LargeNet model description

The LargeNet(1,2) model demonstrates how one can put together models of large LANs with little effort.

LargeNet(1,2) models a large Ethernet campus backbone. As configured in the default omnetpp.ini, it contains altogether about 8000 computers and 900 switches and hubs. This results in about 165MB process size on my (32-bit) linux box when I run the simulation. The model mixes all kinds of Ethernet technology: Gigabit Ethernet, 100Mb full-duplex, 100Mb half-duplex, 10Mb UTP, 10Mb bus ("thin Ethernet"), switched hubs, repeating hubs.

The topology is in LargeNet.ned, and it looks like this: there's chain of n=15 large "backbone" switches (switchBB[]) as well as four more large switches (switchA, switchB, switchC, switchD) connected to somewhere the middle of the backbone (switchBB[4]). These 15+4 switches make up the backbone; the n=15 number is configurable in omnetpp.ini.

Exercise objective:
Answer these questions from the LargeNet model description, one per line:
1. About how many computers does the default configuration contain?
2. Which file holds the topology?
3. Which backbone switch are switchA, switchB, switchC and switchD connected to?
The listing that follows plays no part in the work here.

Dataset entries
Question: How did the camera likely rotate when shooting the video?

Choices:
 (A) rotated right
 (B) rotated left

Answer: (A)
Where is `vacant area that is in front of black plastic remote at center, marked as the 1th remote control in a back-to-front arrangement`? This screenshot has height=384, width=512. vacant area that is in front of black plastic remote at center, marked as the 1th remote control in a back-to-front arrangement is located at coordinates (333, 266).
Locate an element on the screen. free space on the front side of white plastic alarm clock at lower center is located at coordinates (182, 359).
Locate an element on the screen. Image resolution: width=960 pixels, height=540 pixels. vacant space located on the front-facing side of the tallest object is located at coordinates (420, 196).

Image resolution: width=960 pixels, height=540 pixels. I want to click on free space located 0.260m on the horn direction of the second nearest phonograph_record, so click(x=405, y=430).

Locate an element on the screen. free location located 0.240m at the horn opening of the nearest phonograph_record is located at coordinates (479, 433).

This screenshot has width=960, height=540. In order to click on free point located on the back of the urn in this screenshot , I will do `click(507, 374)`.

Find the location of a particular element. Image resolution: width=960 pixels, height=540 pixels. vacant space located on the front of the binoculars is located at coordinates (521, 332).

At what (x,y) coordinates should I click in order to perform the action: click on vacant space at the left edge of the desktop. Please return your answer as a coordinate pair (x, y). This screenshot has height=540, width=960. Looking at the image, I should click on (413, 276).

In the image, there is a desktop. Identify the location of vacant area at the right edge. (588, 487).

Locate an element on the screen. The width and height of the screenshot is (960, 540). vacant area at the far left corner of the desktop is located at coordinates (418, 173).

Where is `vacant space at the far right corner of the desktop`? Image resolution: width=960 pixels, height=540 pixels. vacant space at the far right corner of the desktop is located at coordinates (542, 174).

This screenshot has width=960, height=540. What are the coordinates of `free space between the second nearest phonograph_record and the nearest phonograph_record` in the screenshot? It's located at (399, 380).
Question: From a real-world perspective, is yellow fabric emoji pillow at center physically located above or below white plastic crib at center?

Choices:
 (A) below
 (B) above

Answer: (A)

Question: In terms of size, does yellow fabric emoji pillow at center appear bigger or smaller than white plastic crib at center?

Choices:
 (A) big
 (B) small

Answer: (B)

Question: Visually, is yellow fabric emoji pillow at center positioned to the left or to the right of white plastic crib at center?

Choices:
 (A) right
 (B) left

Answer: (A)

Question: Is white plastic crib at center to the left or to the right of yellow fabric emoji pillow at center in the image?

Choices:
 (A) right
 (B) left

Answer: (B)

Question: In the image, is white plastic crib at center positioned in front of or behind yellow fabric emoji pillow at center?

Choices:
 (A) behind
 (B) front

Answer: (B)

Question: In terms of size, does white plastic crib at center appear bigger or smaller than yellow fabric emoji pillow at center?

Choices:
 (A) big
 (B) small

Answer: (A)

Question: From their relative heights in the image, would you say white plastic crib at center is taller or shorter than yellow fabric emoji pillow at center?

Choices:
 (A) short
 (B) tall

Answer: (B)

Reply to the task:
1. About 8000 computers.
2. LargeNet.ned.
3. switchBB[4].